A few pictures. Not the best quality.


----------



## tworail

Hi Pete,

nice pics!

I notice that the focus is mainly on the background - like the blinds etc. Are these trains in motin or standstill?

I have been experimenting with my camera a bit to try and get the best. Let me know if I can be of any help.


----------



## Boston&Maine

Pete_379X said:


> A few pictures. Not the best quality.


Hey, as long as they are not a complete blur 

Did you weather those locomotives? Whatever you did to them they look really realistic, espectially the SP diesel...


----------



## T-Man

*Camera's*

 The engines look great! 

Keep in mind the background is very light, and the dark engines dont' reflect at all.
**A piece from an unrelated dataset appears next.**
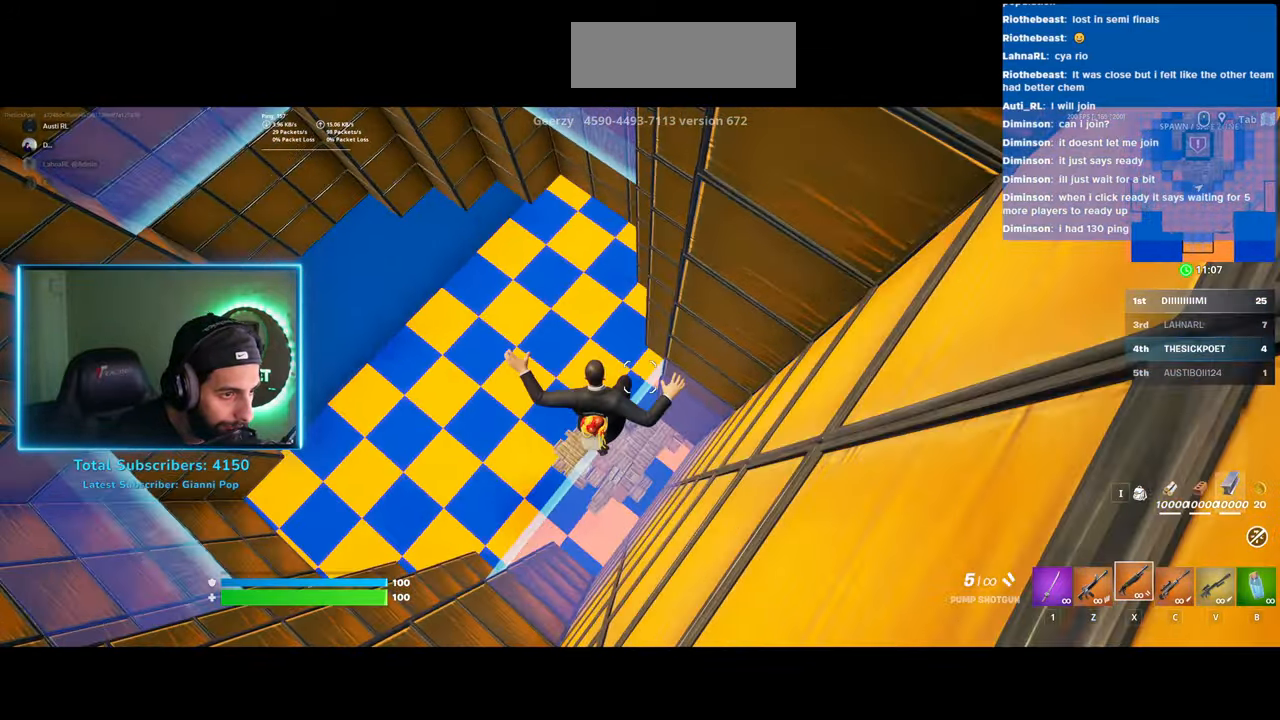
{"keys": ["a", "shift", "w"], "mouse": [], "events": []}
I had a quartz light on a black cast steamer and the electronic flash still wanted to work. I turned off the flash,it helped,but practice makes perfect.


----------



## ntrainlover

If it is a digital camra put it on the setting with the picture of the flower.


----------



## T-Man

Didn't five guys sign up today or yesterday? Strike three for the link.
Gee some people.

Thanks B&M for zapping the Spam Link!


----------



## fsm1000

Nice pics Pete


----------



## ho/ttothemoss

Good pic's


----------



## TapRoot

very nice! I love the weathered look


----------



## Bman

I really like the look of the weathered locos, great job!!


----------



## cosmos2002

Nice .pics


----------



## Patrick1544

Nicely weathered models!


----------



## callmeIshmael2

The PLM loco is magnificent. Great job on your weathering. Is that really layout trackage or a diorama? Looks great.


----------